Unknown Rachmaninov

Rachmaninov
Piano Concerto No.1 in F sharp minor, Op.1 [Revised Version]
Suite in D minor [world premiere]
Piano Sonata No.2 in B flat minor, Op.36 [Revised Version]

Denis Matsuev (piano)

Russian National Orchestra
Dmitri Liss


Reviewed by: Robert Matthew-Walker

Reviewed: 4 December, 2007
Venue: Southbank Centre, London – Queen Elizabeth Hall

Sergey Vasilyevich Rakhmaninov (1873-1943)“Unknown Rachmaninov” was the title of this somewhat unusual programme centred upon the playing of the gifted Russian pianist Denis Matsuev, winner of the 1998 Tchaikovsky Competition in Moscow. As the Suite in D minor was claimed to be a world premiere, the title was not entirely misleading, but the First Piano Concerto and Second Piano Sonata hardly constituted unfamiliar fare.

It is pity that with all the support this concert received – from the Serge Rachmaninov Foundation, Sony BMG, Boosey & Hawkes, Bosco di Ciliegi Family, Alfa Bank – more attention could not have been paid to the information contained in the programme booklet. Many in the audience, I am sure, would have been interested to know the titles of the Suite’s individual movements, and that Alexander Siloti (dedicatee of the Concerto) was Rachmaninov’s first cousin (their mothers were sisters). Instead there were bland assertions that we were going to hear the world premiere of a Suite in D minor, which is a version for solo piano of an orchestral work sent to Tchaikovsky and which is now lost. It was also claimed the music is 100 percent by the 17-year-old Rachmaninov.

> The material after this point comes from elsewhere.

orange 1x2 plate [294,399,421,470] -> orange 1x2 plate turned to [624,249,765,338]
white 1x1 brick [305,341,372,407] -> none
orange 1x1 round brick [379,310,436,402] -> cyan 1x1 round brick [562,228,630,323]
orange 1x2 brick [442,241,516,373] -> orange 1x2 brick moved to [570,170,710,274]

Denis MatsuevIn purely musical terms, a great deal of uncertainty surrounds this Suite, and there are highly regarded Rachmaninov experts in the West who doubt much of its authenticity – no matter what current post-Soviet Russian musicologists may say. This is because a great deal of the music does not sound like the young Rachmaninov (apart from the first four notes) for by then (January 1891) he had written a number of far finer works in his natural and authentic style – including the original version of the First Concerto – and was immediately to write the First Trio elégiaque.

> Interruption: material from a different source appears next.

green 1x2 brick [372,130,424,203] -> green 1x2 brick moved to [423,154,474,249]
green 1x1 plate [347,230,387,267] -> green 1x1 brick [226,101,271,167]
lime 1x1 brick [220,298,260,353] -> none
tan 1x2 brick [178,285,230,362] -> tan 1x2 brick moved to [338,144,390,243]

The suggestion that the orchestral version of this Suite was sent to Tchaikovsky who praised it is absurd; I have no doubt that Tchaikovsky would have not given the piece the time of day. If this work is by Rachmaninov, it sounds like something he may have written much earlier, when he was about 13 or 14 years old. In terms of what we know about Rachmaninov, it sounds as if it were music by a child who could play the piano well, not by the great composer that Rachmaninov – approaching his 18th-birthday – was on the verge of becoming.

Although published in Russia in facsimile, it cannot be ascertained conclusively that the manuscript is in Rachmaninov’s hand – it could be, but it could equally be by anyone with a neat script. In this regard, it is also not fully convincing. As for the performance, Denis Matsuev played it extremely well, making the best he could of some very second-rate music. He was more successful in the ‘well-known’ Rachmaninov works which made up the rest of the programme: the First Concerto was brilliantly played, well partnered by the Russian National Orchestra under its alert conductor.

The Second Sonata, in its Revision, was also well projected, although at times, both here and in the Concerto, one felt that Denis Matsuev could have adopted a more yielding approach in the longer lyrical stretches, although the enthusiastic audience demanded from him – and got – no fewer than four encores.

Sony BMG (on RCA Red Seal 88697155912) has recorded this Suite, played by Denis Matsuev, on a CD called “Unknown Rachmaninv”, which also contains a Fugue in D minor. This latter piece is doubtless authentic and is worth hearing.